> _WORK TO BE COMPLETED_
Every record must appear in the response exactly as given.

=======

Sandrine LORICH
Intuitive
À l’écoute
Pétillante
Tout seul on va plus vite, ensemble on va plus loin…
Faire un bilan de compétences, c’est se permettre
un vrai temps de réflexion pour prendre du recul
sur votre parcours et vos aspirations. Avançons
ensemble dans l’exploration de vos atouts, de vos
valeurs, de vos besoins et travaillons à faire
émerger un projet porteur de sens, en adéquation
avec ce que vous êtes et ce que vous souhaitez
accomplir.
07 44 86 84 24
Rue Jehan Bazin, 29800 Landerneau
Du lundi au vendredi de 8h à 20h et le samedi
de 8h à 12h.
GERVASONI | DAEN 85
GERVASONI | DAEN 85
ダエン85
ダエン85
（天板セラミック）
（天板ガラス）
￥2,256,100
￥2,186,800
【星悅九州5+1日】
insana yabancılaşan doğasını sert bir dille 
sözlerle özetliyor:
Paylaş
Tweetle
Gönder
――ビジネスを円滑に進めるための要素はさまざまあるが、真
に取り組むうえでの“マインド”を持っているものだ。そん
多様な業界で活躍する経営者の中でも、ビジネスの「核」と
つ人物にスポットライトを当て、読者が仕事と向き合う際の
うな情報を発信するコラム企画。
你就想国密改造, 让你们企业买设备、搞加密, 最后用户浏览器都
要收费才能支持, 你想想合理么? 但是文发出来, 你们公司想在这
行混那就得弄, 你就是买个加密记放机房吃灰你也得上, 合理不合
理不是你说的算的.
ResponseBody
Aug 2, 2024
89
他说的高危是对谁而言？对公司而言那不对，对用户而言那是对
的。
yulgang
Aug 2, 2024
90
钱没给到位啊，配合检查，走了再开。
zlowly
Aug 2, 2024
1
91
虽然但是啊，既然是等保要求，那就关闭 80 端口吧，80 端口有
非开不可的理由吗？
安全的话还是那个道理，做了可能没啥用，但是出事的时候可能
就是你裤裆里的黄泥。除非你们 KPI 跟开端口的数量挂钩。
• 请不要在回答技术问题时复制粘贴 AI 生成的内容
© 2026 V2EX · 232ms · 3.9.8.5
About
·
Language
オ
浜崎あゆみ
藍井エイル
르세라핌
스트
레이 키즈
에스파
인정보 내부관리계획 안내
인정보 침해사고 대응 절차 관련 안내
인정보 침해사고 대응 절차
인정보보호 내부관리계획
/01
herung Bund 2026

=======

> _EXERCISE RESULT_
Sandrine LORICH
Intuitive
À l’écoute
Pétillante
Tout seul on va plus vite, ensemble on va plus loin…
Faire un bilan de compétences, c’est se permettre
un vrai temps de réflexion pour prendre du recul
sur votre parcours et vos aspirations. Avançons
ensemble dans l’exploration de vos atouts, de vos
valeurs, de vos besoins et travaillons à faire
émerger un projet porteur de sens, en adéquation
avec ce que vous êtes et ce que vous souhaitez
accomplir.
07 44 86 84 24
Rue Jehan Bazin, 29800 Landerneau
Du lundi au vendredi de 8h à 20h et le samedi
de 8h à 12h.
GERVASONI | DAEN 85
GERVASONI | DAEN 85
ダエン85
ダエン85
（天板セラミック）
（天板ガラス）
￥2,256,100
￥2,186,800
【星悅九州5+1日】
insana yabancılaşan doğasını sert bir dille 
sözlerle özetliyor:
Paylaş
Tweetle
Gönder
――ビジネスを円滑に進めるための要素はさまざまあるが、真
に取り組むうえでの“マインド”を持っているものだ。そん
多様な業界で活躍する経営者の中でも、ビジネスの「核」と
つ人物にスポットライトを当て、読者が仕事と向き合う際の
うな情報を発信するコラム企画。
你就想国密改造, 让你们企业买设备、搞加密, 最后用户浏览器都
要收费才能支持, 你想想合理么? 但是文发出来, 你们公司想在这
行混那就得弄, 你就是买个加密记放机房吃灰你也得上, 合理不合
理不是你说的算的.
ResponseBody
Aug 2, 2024
89
他说的高危是对谁而言？对公司而言那不对，对用户而言那是对
的。
yulgang
Aug 2, 2024
90
钱没给到位啊，配合检查，走了再开。
zlowly
Aug 2, 2024
1
91
虽然但是啊，既然是等保要求，那就关闭 80 端口吧，80 端口有
非开不可的理由吗？
安全的话还是那个道理，做了可能没啥用，但是出事的时候可能
就是你裤裆里的黄泥。除非你们 KPI 跟开端口的数量挂钩。
• 请不要在回答技术问题时复制粘贴 AI 生成的内容
© 2026 V2EX · 232ms · 3.9.8.5
About
·
Language
オ
浜崎あゆみ
藍井エイル
르세라핌
스트
레이 키즈
에스파
인정보 내부관리계획 안내
인정보 침해사고 대응 절차 관련 안내
인정보 침해사고 대응 절차
인정보보호 내부관리계획
/01
herung Bund 2026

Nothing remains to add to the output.